Time for a Personal Cloud

The Apple CSAM scanning highlights something many know but shrugged off, your data in the cloud is yours, and the providers. Unless you take strong measures to combat it, your data is yours and theirs. Even if you take those strong measures to protect your data at rest, the providers can still see a ton of data streaming from your device usage. In some cases, this metadata is necessary to provide service to you. That doesn't mean you like them selling your data to others without your explicit consent. And no, burying the consent in a dense, legal terms and conditions doesn't count as consent for the average person.

If you're a normal technology user these days, you likely have a mobile phone and a laptop. Possibly you have a tablet and maybe even a desktop for high-powered tasks like photo editing, video production, or gaming. Start with the simple arrangement, you have a phone and a laptop.
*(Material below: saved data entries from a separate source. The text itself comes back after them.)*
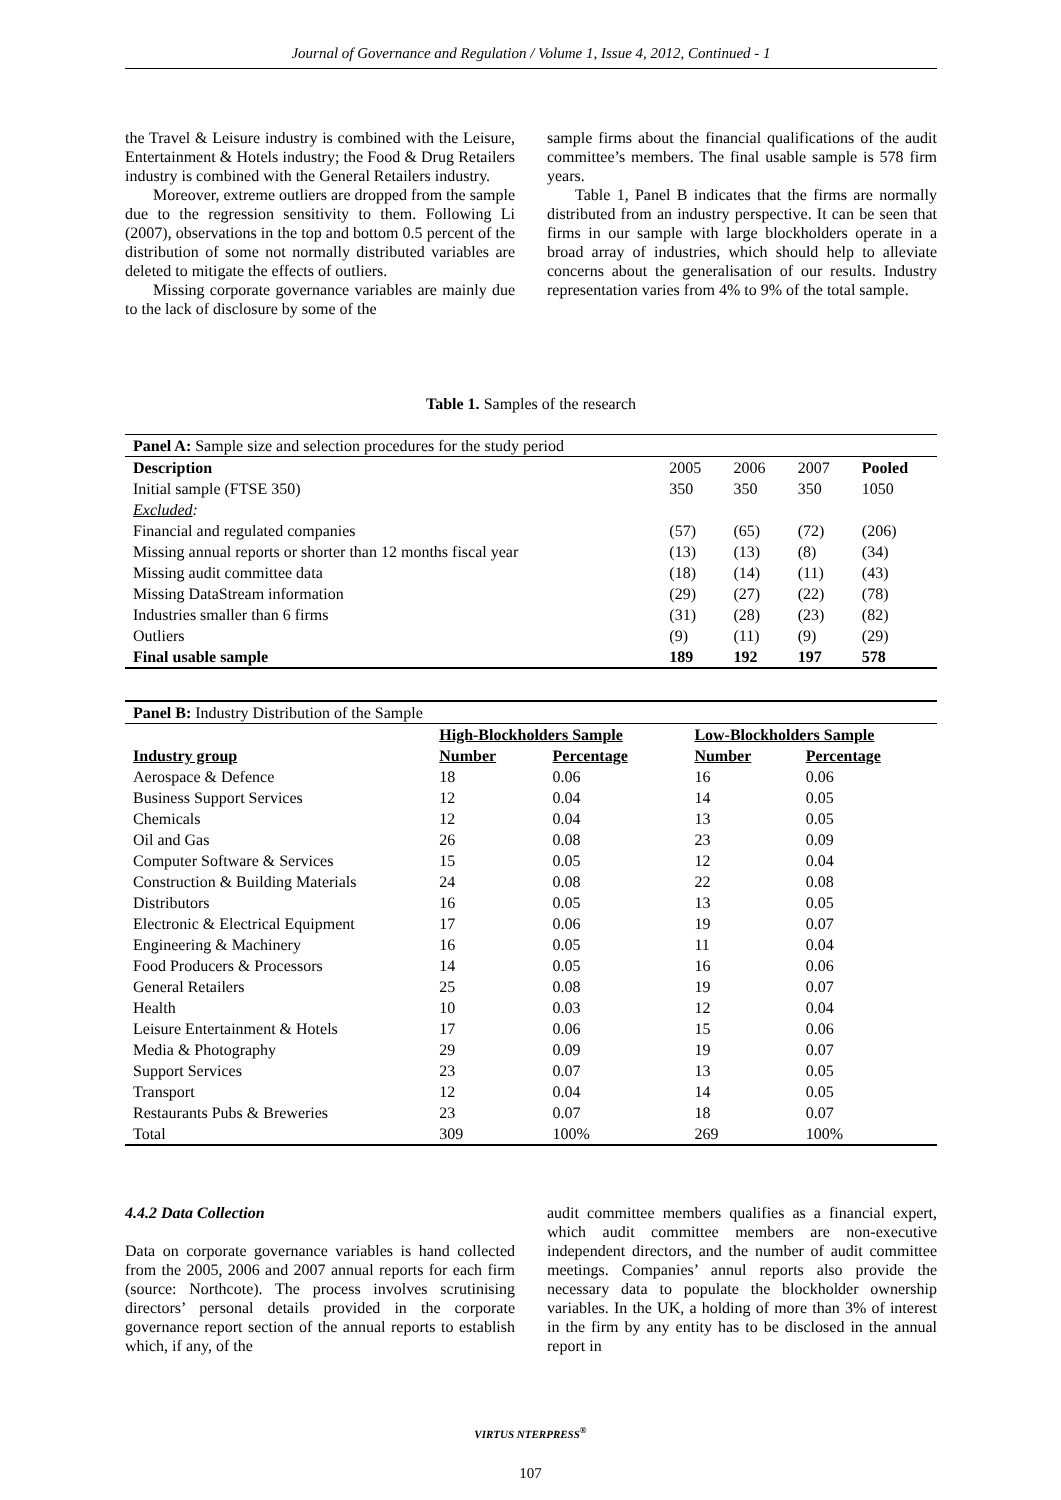Journal of Governance and Regulation / Volume 1, Issue 4, 2012, Continued - 1
the Travel & Leisure industry is combined with the Leisure, Entertainment & Hotels industry; the Food & Drug Retailers industry is combined with the General Retailers industry.
Moreover, extreme outliers are dropped from the sample due to the regression sensitivity to them. Following Li (2007), observations in the top and bottom 0.5 percent of the distribution of some not normally distributed variables are deleted to mitigate the effects of outliers.
Missing corporate governance variables are mainly due to the lack of disclosure by some of the
sample firms about the financial qualifications of the audit committee’s members. The final usable sample is 578 firm years.
Table 1, Panel B indicates that the firms are normally distributed from an industry perspective. It can be seen that firms in our sample with large blockholders operate in a broad array of industries, which should help to alleviate concerns about the generalisation of our results. Industry representation varies from 4% to 9% of the total sample.
Table 1. Samples of the research
| Panel A: Sample size and selection procedures for the study period | | | | |
| Description | 2005 | 2006 | 2007 | Pooled |
| Initial sample (FTSE 350) | 350 | 350 | 350 | 1050 |
| Excluded : | | | | |
| Financial and regulated companies | (57) | (65) | (72) | (206) |
| Missing annual reports or shorter than 12 months fiscal year | (13) | (13) | (8) | (34) |
| Missing audit committee data | (18) | (14) | (11) | (43) |
| Missing DataStream information | (29) | (27) | (22) | (78) |
| Industries smaller than 6 firms | (31) | (28) | (23) | (82) |
| Outliers | (9) | (11) | (9) | (29) |
| Final usable sample | 189 | 192 | 197 | 578 |
| Panel B: Industry Distribution of the Sample | | | | |
| | High-Blockholders Sample | | Low-Blockholders Sample | |
| Industry group | Number | Percentage | Number | Percentage |
| Aerospace & Defence | 18 | 0.06 | 16 | 0.06 |
| Business Support Services | 12 | 0.04 | 14 | 0.05 |
| Chemicals | 12 | 0.04 | 13 | 0.05 |
| Oil and Gas | 26 | 0.08 | 23 | 0.09 |
| Computer Software & Services | 15 | 0.05 | 12 | 0.04 |
| Construction & Building Materials | 24 | 0.08 | 22 | 0.08 |
| Distributors | 16 | 0.05 | 13 | 0.05 |
| Electronic & Electrical Equipment | 17 | 0.06 | 19 | 0.07 |
| Engineering & Machinery | 16 | 0.05 | 11 | 0.04 |
| Food Producers & Processors | 14 | 0.05 | 16 | 0.06 |
| General Retailers | 25 | 0.08 | 19 | 0.07 |
| Health | 10 | 0.03 | 12 | 0.04 |
| Leisure Entertainment & Hotels | 17 | 0.06 | 15 | 0.06 |
| Media & Photography | 29 | 0.09 | 19 | 0.07 |
| Support Services | 23 | 0.07 | 13 | 0.05 |
| Transport | 12 | 0.04 | 14 | 0.05 |
| Restaurants Pubs & Breweries | 23 | 0.07 | 18 | 0.07 |
| Total | 309 | 100% | 269 | 100% |
4.4.2 Data Collection
Data on corporate governance variables is hand collected from the 2005, 2006 and 2007 annual reports for each firm (source: Northcote). The process involves scrutinising directors’ personal details provided in the corporate governance report section of the annual reports to establish which, if any, of the
audit committee members qualifies as a financial expert, which audit committee members are non-executive independent directors, and the number of audit committee meetings. Companies’ annul reports also provide the necessary data to populate the blockholder ownership variables. In the UK, a holding of more than 3% of interest in the firm by any entity has to be disclosed in the annual report in
VIRTUS NTERPRESS<sup>®</sup>
107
Typically, both of these devices are either on you in transit or are generally near each other throughout your day. Now imagine a world where Apple, Google, Microsoft, and other big tech companies, aka cloud computing providers, do not exist. How do you enjoy the seamless synchronization between devices?
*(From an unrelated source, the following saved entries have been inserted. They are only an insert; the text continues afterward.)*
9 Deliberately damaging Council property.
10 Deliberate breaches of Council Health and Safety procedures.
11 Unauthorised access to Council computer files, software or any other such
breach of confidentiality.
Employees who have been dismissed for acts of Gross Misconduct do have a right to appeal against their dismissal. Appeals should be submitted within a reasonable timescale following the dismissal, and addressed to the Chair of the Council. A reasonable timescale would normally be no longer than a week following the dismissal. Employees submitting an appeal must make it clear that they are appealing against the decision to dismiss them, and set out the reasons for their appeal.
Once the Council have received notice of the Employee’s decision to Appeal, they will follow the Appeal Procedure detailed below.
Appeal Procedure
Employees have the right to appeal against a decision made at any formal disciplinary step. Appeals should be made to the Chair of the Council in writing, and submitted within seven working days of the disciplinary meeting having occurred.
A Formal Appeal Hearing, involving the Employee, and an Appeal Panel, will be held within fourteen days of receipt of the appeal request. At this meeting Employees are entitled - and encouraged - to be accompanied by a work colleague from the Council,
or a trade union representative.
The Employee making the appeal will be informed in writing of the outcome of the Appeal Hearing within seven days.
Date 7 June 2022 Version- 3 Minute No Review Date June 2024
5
There are a few solutions, none of them are as seamless as Apple/Google solutions right now. Partially, this is because Apple/Google write the operating system on the phone and naturally favor their own solutions as native, or embedded, functionality. Basically, you need to become your own cloud provider. Let's start with the simple solution, you want to buy something that "just works" with minimal fuss. All the solutions involve installing apps from someone.
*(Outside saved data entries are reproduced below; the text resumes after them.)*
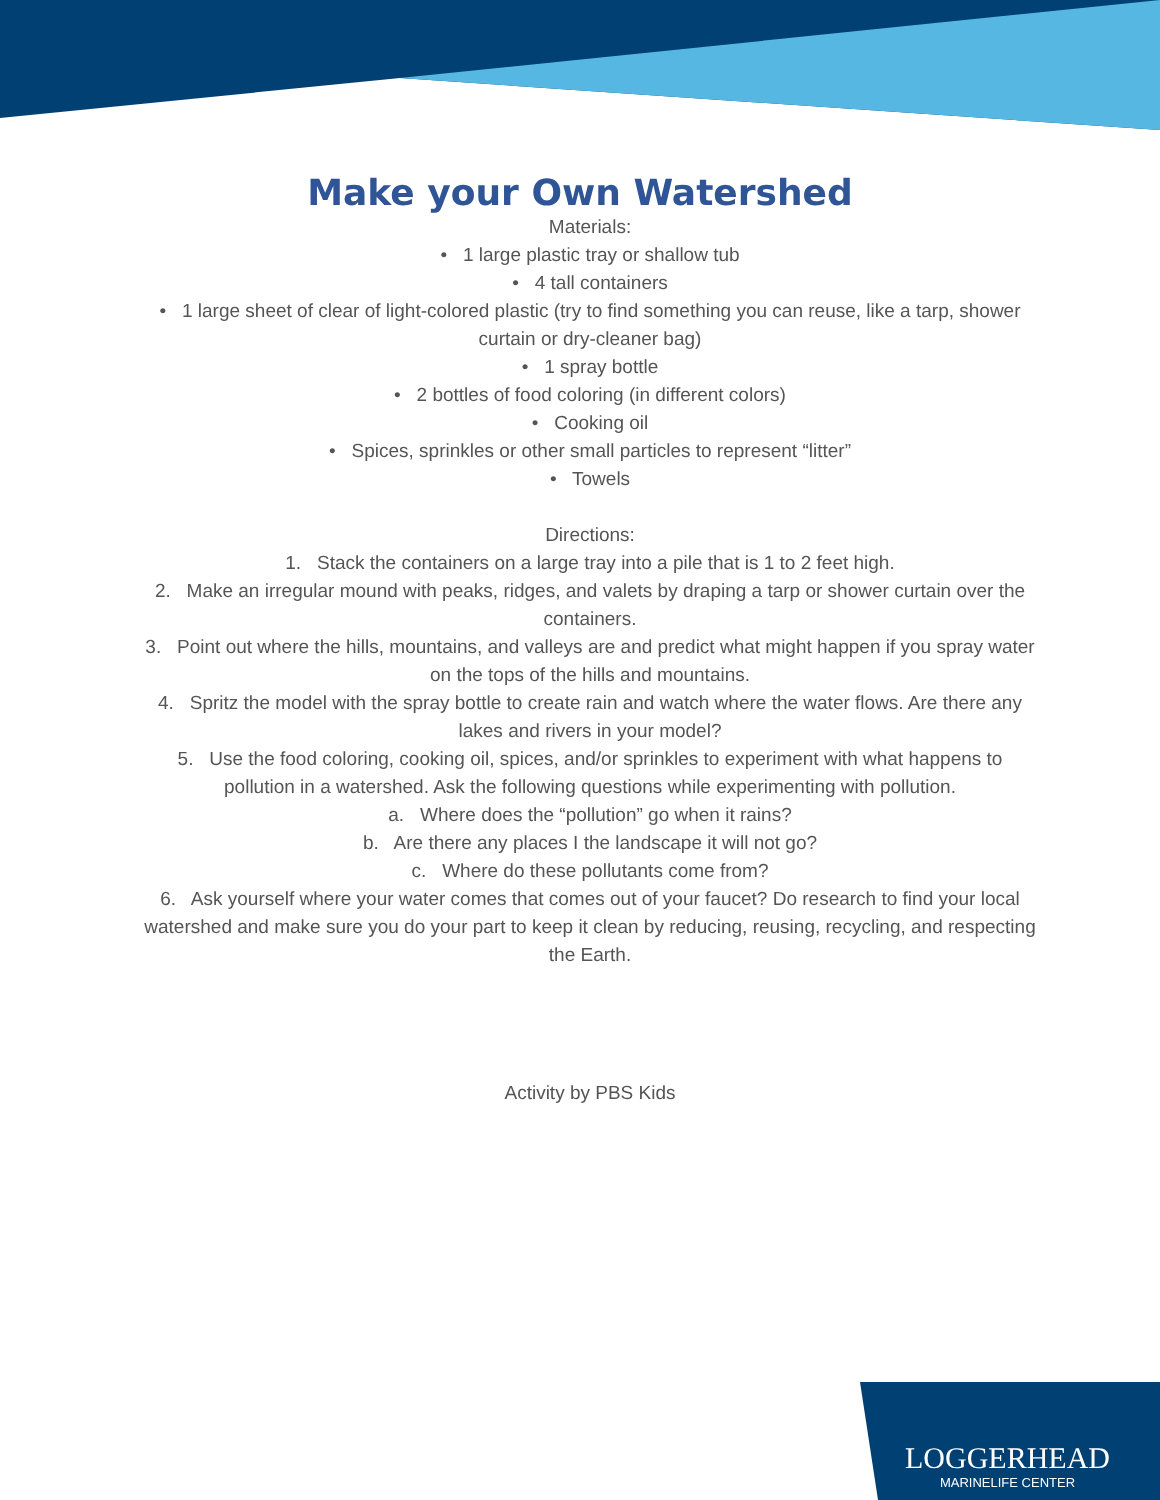Make your Own Watershed
Materials:
• 1 large plastic tray or shallow tub
• 4 tall containers
• 1 large sheet of clear of light-colored plastic (try to find something you can reuse, like a tarp, shower curtain or dry-cleaner bag)
• 1 spray bottle
• 2 bottles of food coloring (in different colors)
• Cooking oil
• Spices, sprinkles or other small particles to represent “litter”
• Towels
Directions:
1. Stack the containers on a large tray into a pile that is 1 to 2 feet high.
2. Make an irregular mound with peaks, ridges, and valets by draping a tarp or shower curtain over the containers.
3. Point out where the hills, mountains, and valleys are and predict what might happen if you spray water on the tops of the hills and mountains.
4. Spritz the model with the spray bottle to create rain and watch where the water flows. Are there any lakes and rivers in your model?
5. Use the food coloring, cooking oil, spices, and/or sprinkles to experiment with what happens to pollution in a watershed. Ask the following questions while experimenting with pollution.
a. Where does the “pollution” go when it rains?
b. Are there any places I the landscape it will not go?
c. Where do these pollutants come from?
6. Ask yourself where your water comes that comes out of your faucet? Do research to find your local watershed and make sure you do your part to keep it clean by reducing, reusing, recycling, and respecting the Earth.
Activity by PBS Kids
LOGGERHEAD
MARINELIFE CENTER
For most people, get The Helm and just leave it powered on next to your WiFI router. For around USD 450, you have a solution that works.

For semi-professionals who need more storage and more compute power, get a Synology DiskStation. It will take some more setup, but it mostly "just works" and lets you add in some automation. All local to your house. Or just buy a NextCloud Hub which comes pre-packaged as a self-contained on-premises cloud.

If you're more of a do-it-yourself person, get a TrueNAS Core array and use NextCloud. Or setup a linux/freebsd desktop with a bunch of disk space and install Seafile

This is about the state of the art when it comes to personal clouds. In reality, it's just shrinking parts of the cloud functionality into a single server in your house. Whatever you do, even with the cloud, you still need a backup solution. The cloud is not a backup, it's a synchronized copy of your data. You need to run backups on whatever you choose, because admin error or a parts failure is more likely than anything else. 

If you want to really nerd out, then look at self-hosted solutions. With nothing more than a raspberry pi 4 and lots of disk you can build your own solution pretty easily. For even more nerdery, look at setting up your own homelab

What if you want a global compute farm just for yourself? You don't want to use one of the cloud providers because the whole point of this is to have full control over your data at all times. What if you relax that constraint just a bit to general, secure control over your data at all times?  Now you're into distributed computing. The idea is that you hold the private keys to your data, but now it can be distributed widely to any computer in the world for storage/processing. This assumes the encryption involved remains intact over the years. Distributed.net was one of the first platforms for something like this.  A global filesystem like IPFS can do it do, although it's still in development and not really usable by non-technical people.

The leading edge is talking about the DWeb, or decentralized web. We'll get there, someday. I've tried them all and none of them work as well as I want. Especially if I want to use it as my main storage/compute platforms. Say for example, I want to use machine learning object detection on my 150,000+ photos. In "the cloud", I can upload the images, spin up 150,000 processes to do the identification and tagging, and write it all back to a single storage volume, and then sync the results back to my laptop. Ta-da, done. There is no easy way to do that with dweb technologies, yet. It's still early.